Una cooperativa sociale dell’Alta Valsugana, in Trentino, è finita nel mirino dei carabinieri del Noe e della Procura di Trento dopo il ritrovamento di 27 bare.
Le casse, contenenti resti umani provenienti da numerosi cimiteri del Veneto, erano state ammassate in un capannone a Scurelle.
Dalla documentazione amministrativa e ambientale sequestrata nel corso delle indagini, gli investigatori ritengono che negli ultimi mesi siano transitate dal capannone di Scurelle più di 300 salme.
Anziché portare come previsto le salme dai cimiteri ai forni crematori, la cooperativa – questa l’ipotesi d’accusa – le avrebbe depositate presso il capannone di Scurelle.
Qui le spoglie dei defunti sarebbero state tolte dalle casse funebri in legno e zinco.
I corpi, infilati in sacchi di nylon, venivano successivamente riposti in scatole di cartone.
Dopo essere state sigillate, venivano inviate al forno crematorio.
Le bare, invece, dopo essere state sezionate e separate dalle parti metalliche, sarebbero state avviate a smaltimento in centri della zona.
Tale modalità di gestione – sostengono gli investigatori – avrebbe permesso di ottenere alla cooperativa dell’alta Valsugana un vantaggio economico. Vantaggio dovuto dai minori costi di cremazione, stimato in circa 400 euro a salma.

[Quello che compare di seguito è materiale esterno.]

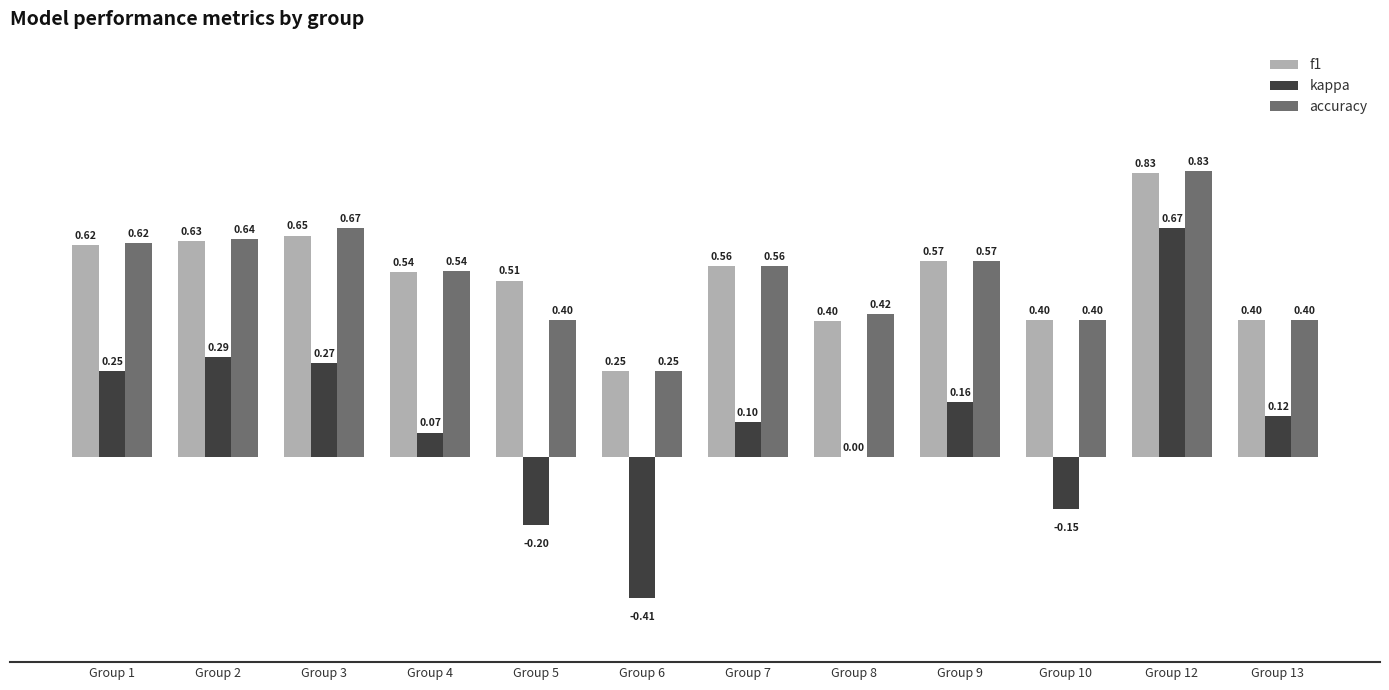

Does the chart contain stacked bars?

No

Le ipotesi di reato, al vaglio della Procura della Repubblica di Trento, sono di vilipendio di cadavere e gestione illecita di rifiuti. Il capannone è sotto sequestro.
LA SCOPERTA
In particolare il personale della Polizia Locale, aveva notato che all’interno del capannone, apparentemente in stato di abbandono, si trovavano delle persone al lavoro.
Non avendo ricevuto da queste esaustive spiegazioni su quanto stavano effettuando e considerato che dall’interno dello stabile provenivano odori sgradevoli. I
Carabinieri del Noe di
Trento e della Compagnia di Borgo
Valsugana sono intervenuti per gli accertamenti del caso.
I Carabinieri del Noe, hanno scoperto che all’interno del capannone si trovavano delle salme umane.
Hanno quindi chiesto l’intervento di personale dell’Ufficio di Igiene e Sanità pubblica provinciale.
Cosi gli inquirenti, hanno individuato, in condizioni pessime, 24 bare messe una sull’altra.
Queste contenevano le spoglie di defunti provenienti da differenti cimiteri del Veneto. Altre 3 casse in zinco si trovavano aperte sul pavimento.